Work to complete
Would you please output the lines from the one holding "- [calc_coast](#calc_coast)" to the end of the entries, exactly and with no others?

Record excerpts
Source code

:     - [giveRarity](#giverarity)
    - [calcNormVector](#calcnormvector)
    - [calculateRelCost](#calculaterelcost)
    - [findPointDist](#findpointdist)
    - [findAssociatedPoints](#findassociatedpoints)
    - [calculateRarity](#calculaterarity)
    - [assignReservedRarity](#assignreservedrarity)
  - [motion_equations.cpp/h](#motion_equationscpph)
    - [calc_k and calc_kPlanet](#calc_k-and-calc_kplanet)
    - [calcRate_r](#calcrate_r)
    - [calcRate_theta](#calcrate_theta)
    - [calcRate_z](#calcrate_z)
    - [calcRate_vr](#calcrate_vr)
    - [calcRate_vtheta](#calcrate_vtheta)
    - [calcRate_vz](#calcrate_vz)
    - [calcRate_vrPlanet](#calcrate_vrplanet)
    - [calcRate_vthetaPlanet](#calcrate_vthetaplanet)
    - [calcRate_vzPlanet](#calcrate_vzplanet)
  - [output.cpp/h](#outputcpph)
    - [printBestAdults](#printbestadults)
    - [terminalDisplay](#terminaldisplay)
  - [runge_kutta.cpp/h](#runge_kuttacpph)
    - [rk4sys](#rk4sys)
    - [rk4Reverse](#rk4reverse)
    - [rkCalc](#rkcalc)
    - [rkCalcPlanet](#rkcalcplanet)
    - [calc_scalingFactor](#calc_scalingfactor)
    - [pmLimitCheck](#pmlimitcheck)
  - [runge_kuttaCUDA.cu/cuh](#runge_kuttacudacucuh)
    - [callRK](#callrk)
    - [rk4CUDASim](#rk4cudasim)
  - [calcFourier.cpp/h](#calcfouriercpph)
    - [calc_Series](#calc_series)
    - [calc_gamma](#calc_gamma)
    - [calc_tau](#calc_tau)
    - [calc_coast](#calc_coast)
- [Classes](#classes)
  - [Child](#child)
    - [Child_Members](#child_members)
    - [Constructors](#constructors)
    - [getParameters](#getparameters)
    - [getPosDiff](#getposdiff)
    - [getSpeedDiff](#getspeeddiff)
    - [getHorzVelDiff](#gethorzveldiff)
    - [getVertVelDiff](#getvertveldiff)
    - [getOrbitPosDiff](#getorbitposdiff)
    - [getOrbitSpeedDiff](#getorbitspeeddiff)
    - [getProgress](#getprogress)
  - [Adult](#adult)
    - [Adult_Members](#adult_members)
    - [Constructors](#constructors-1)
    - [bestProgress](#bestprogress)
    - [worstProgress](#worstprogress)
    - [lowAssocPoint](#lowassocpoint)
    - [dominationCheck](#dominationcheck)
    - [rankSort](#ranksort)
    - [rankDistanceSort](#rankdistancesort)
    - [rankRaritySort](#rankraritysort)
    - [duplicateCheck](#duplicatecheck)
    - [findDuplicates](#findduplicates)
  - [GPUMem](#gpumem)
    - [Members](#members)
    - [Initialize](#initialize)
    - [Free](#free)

Solution to this task
    - [calc_coast](#calc_coast)
- [Classes](#classes)
  - [Child](#child)
    - [Child_Members](#child_members)
    - [Constructors](#constructors)
    - [getParameters](#getparameters)
    - [getPosDiff](#getposdiff)
    - [getSpeedDiff](#getspeeddiff)
    - [getHorzVelDiff](#gethorzveldiff)
    - [getVertVelDiff](#getvertveldiff)
    - [getOrbitPosDiff](#getorbitposdiff)
    - [getOrbitSpeedDiff](#getorbitspeeddiff)
    - [getProgress](#getprogress)
  - [Adult](#adult)
    - [Adult_Members](#adult_members)
    - [Constructors](#constructors-1)
    - [bestProgress](#bestprogress)
    - [worstProgress](#worstprogress)
    - [lowAssocPoint](#lowassocpoint)
    - [dominationCheck](#dominationcheck)
    - [rankSort](#ranksort)
    - [rankDistanceSort](#rankdistancesort)
    - [rankRaritySort](#rankraritysort)
    - [duplicateCheck](#duplicatecheck)
    - [findDuplicates](#findduplicates)
  - [GPUMem](#gpumem)
    - [Members](#members)
    - [Initialize](#initialize)
    - [Free](#free)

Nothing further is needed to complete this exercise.